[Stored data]
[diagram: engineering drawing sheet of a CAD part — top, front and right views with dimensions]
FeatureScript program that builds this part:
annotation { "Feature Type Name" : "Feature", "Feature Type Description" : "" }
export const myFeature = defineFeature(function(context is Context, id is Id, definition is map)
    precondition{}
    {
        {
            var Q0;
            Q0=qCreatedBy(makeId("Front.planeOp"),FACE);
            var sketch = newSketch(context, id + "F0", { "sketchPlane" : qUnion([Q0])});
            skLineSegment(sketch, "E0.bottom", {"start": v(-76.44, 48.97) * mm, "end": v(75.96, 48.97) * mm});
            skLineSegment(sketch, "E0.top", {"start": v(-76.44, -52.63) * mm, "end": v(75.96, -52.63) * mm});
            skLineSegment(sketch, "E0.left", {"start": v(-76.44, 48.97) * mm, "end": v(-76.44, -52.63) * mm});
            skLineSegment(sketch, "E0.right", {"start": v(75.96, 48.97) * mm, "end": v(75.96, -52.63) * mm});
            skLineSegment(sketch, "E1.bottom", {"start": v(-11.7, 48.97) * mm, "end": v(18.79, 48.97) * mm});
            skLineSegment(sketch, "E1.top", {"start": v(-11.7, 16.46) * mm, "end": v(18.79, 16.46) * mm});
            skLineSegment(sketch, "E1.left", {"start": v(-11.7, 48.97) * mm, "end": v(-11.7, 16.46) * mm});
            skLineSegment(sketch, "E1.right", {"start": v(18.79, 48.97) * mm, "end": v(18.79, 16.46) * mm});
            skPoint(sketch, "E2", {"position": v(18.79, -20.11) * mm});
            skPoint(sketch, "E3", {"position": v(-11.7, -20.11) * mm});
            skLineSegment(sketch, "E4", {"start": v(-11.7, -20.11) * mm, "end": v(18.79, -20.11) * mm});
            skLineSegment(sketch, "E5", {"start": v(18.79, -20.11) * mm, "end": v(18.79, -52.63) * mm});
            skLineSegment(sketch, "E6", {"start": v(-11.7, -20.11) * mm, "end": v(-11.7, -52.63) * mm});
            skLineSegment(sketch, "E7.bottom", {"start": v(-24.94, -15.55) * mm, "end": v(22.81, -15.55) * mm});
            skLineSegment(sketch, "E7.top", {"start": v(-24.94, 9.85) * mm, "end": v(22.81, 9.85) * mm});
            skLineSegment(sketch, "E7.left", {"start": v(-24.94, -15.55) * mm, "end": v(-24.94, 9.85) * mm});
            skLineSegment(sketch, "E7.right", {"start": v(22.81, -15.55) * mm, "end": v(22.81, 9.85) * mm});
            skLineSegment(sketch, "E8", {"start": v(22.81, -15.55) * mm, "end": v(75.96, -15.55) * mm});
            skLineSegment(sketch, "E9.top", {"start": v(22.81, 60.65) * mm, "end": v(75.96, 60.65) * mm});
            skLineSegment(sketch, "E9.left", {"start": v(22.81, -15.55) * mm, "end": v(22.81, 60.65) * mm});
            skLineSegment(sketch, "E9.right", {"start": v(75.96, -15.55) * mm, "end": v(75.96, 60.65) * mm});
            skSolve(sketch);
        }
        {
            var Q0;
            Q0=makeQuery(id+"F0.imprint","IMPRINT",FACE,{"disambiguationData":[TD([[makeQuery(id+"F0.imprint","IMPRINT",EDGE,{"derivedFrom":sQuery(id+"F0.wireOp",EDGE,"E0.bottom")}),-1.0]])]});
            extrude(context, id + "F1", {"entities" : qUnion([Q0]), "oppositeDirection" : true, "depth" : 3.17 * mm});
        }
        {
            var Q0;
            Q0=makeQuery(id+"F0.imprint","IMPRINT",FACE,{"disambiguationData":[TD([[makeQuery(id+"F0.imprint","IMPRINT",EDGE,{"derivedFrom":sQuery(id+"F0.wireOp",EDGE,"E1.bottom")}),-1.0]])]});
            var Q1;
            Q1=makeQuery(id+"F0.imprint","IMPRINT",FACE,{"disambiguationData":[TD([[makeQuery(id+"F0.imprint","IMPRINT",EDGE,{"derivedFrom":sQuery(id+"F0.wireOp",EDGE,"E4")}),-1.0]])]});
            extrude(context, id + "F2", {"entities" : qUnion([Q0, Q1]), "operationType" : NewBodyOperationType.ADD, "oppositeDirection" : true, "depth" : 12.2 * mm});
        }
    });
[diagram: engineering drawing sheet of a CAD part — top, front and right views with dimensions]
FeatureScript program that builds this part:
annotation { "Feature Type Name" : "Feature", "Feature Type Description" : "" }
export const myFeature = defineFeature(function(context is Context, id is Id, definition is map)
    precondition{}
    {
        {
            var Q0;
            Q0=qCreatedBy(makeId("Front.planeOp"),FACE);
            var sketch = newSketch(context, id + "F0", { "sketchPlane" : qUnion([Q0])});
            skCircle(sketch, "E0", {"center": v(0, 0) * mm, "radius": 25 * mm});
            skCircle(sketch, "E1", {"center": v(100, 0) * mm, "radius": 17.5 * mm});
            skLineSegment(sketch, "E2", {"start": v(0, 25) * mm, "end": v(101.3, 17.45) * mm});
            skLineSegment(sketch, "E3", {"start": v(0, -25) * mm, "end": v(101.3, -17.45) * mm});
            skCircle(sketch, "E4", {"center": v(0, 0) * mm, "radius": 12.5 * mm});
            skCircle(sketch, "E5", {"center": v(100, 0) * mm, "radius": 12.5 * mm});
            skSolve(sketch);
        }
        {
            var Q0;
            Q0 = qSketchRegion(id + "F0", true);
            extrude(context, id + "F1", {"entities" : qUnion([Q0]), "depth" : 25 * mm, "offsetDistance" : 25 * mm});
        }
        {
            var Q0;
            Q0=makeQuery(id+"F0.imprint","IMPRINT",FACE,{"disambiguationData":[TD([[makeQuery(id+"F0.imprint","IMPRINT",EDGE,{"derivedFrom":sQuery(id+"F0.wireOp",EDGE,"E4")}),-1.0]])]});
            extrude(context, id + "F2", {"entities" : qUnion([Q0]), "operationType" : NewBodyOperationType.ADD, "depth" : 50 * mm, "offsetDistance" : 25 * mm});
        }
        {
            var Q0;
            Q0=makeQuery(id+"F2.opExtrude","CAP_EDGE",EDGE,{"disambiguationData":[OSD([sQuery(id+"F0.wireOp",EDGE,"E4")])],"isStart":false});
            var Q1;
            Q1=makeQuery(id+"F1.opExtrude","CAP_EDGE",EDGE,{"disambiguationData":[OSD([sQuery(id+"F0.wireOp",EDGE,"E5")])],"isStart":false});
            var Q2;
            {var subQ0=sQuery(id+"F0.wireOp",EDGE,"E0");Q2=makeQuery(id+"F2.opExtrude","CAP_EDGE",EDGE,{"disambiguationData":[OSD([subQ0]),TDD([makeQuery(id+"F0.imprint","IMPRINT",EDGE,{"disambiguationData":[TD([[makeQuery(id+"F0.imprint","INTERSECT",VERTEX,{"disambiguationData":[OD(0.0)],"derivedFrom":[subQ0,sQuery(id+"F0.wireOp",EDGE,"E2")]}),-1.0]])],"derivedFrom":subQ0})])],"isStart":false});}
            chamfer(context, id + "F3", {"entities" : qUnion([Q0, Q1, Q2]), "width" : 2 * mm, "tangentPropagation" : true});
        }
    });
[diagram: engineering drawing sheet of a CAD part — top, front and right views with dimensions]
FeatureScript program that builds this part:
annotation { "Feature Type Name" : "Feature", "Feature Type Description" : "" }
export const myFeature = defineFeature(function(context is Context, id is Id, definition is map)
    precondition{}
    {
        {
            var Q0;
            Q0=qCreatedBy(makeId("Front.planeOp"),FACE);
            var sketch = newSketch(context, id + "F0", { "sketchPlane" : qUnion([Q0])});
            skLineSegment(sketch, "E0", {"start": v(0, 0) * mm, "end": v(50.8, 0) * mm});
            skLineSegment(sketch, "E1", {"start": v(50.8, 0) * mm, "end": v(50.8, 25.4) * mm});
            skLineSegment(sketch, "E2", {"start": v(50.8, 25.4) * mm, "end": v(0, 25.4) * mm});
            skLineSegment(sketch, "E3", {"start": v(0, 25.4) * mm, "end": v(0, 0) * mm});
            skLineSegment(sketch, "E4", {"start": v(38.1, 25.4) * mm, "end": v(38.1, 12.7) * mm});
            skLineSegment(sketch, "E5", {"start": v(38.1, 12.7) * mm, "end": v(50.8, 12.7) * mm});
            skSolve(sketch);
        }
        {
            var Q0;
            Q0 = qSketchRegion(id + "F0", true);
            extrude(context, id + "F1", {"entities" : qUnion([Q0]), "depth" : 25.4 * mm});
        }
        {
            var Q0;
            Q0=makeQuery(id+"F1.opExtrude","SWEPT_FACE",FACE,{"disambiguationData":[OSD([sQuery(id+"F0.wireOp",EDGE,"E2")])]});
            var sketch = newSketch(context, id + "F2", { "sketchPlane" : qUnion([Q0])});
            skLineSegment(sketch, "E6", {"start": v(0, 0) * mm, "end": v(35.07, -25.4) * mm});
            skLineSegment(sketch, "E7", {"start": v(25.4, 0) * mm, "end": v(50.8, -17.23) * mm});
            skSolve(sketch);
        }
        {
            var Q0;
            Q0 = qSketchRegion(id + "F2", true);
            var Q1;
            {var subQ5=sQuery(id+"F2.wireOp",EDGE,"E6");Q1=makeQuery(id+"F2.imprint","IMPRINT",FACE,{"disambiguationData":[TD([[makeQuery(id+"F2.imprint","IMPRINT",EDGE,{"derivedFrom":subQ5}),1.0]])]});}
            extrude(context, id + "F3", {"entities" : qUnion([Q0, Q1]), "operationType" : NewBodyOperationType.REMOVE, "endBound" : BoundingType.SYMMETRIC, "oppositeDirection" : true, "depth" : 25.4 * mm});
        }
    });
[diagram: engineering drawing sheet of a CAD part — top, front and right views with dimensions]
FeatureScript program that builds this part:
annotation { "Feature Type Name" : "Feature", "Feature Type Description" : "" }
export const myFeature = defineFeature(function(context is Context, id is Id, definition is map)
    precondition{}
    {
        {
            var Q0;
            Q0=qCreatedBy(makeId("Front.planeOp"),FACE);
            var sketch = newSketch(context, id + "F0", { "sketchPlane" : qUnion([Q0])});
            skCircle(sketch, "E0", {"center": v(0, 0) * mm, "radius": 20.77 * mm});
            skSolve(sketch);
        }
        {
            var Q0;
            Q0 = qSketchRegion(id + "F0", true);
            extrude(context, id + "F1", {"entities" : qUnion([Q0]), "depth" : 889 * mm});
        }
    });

→ **The task**: Which lines of the CAD text data above contain the string "oppositeDirection"? Return each of them.

→ **Response to this task**:
            extrude(context, id + "F1", {"entities" : qUnion([Q0]), "oppositeDirection" : true, "depth" : 3.17 * mm});
            extrude(context, id + "F2", {"entities" : qUnion([Q0, Q1]), "operationType" : NewBodyOperationType.ADD, "oppositeDirection" : true, "depth" : 12.2 * mm});
            extrude(context, id + "F3", {"entities" : qUnion([Q0, Q1]), "operationType" : NewBodyOperationType.REMOVE, "endBound" : BoundingType.SYMMETRIC, "oppositeDirection" : true, "depth" : 25.4 * mm});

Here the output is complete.